Powerful U.S. corporations led by its leading commercial airlines will make it difficult — maybe impossible — for President-elect Donald Trump to nix President Barack Obama’s Cuba outreach, the White House warned Monday.
Commercial carriers soon will operate 110 daily flights between the United States and Cuba and have a lot to lose financially if Trump carries through on a threat issued Monday via his Twitter account. “If Cuba is unwilling to make a better deal for the Cuban people, the Cuban/American people and the U.S. as a whole, I will terminate deal,” Trump wrote.
White House Press Secretary Josh Earnest said power players in transportation and other sectors cleared by the White House to begin doing business in Cuba will throw up hurdles if Trump follows through.

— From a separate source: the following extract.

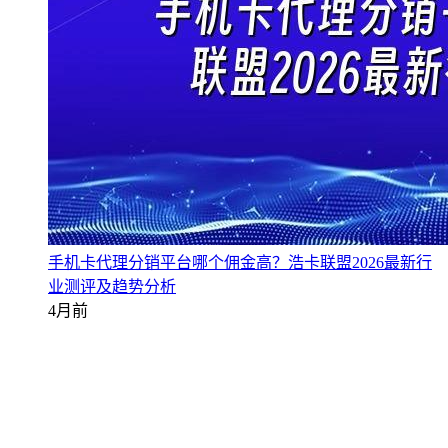
手机卡代理分销平台哪个佣金高？浩卡联盟2026最新行
业测评及趋势分析
4月前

“Unrolling all of that is much more complicated than just the stroke of a pen,” Earnest said of the list of administration policies and U.S. corporate investments already in place or in the works.
Earnest described the likelihood of Trump nixing the Obama administration’s deal with the Cuban government as “rather remote,” also citing popular support at home for closer ties between the countries.
The White House has set the two countries on a path to formally normalized relations. But during the presidential campaign, Trump was critical of thawing relations with the island nation. Cuba hit another milestone Monday when American Airlines operated its first scheduled flight from Miami to Havana.
The back-and-forth came just three days after longtime Cuban leader Fidel Castro passed away at age 90. Many Republicans panned Obama for issuing a written statement that, in their view, focused too little on Castro’s violent and oppressive tenure. The White House on Monday answered its critics.
There should be no “whitewashing” of many violent and oppressive actions the former Cuban leader ordered that “go against” U.S. values, Earnest said. But, as the Obama administration tries to secure top legacy items ahead of Trump taking office, he added that U.S. officials “can’t let the past interfere with our ability to make progress.”
Incoming White House Chief of Staff Reince Priebus told “Fox News Sunday” his boss would “absolutely” nix the deal unless there is “some movement” in issues like “repression, open markets, freedom of religion, political prisoners” from the Cuban government, now led by Fidel Castro’s brother, Raul Castro.
But Kellyanne Conway, Trump’s campaign manager and now a close adviser, told ABC News on Sunday that the president-elect has yet to decide just what to do about Cuba.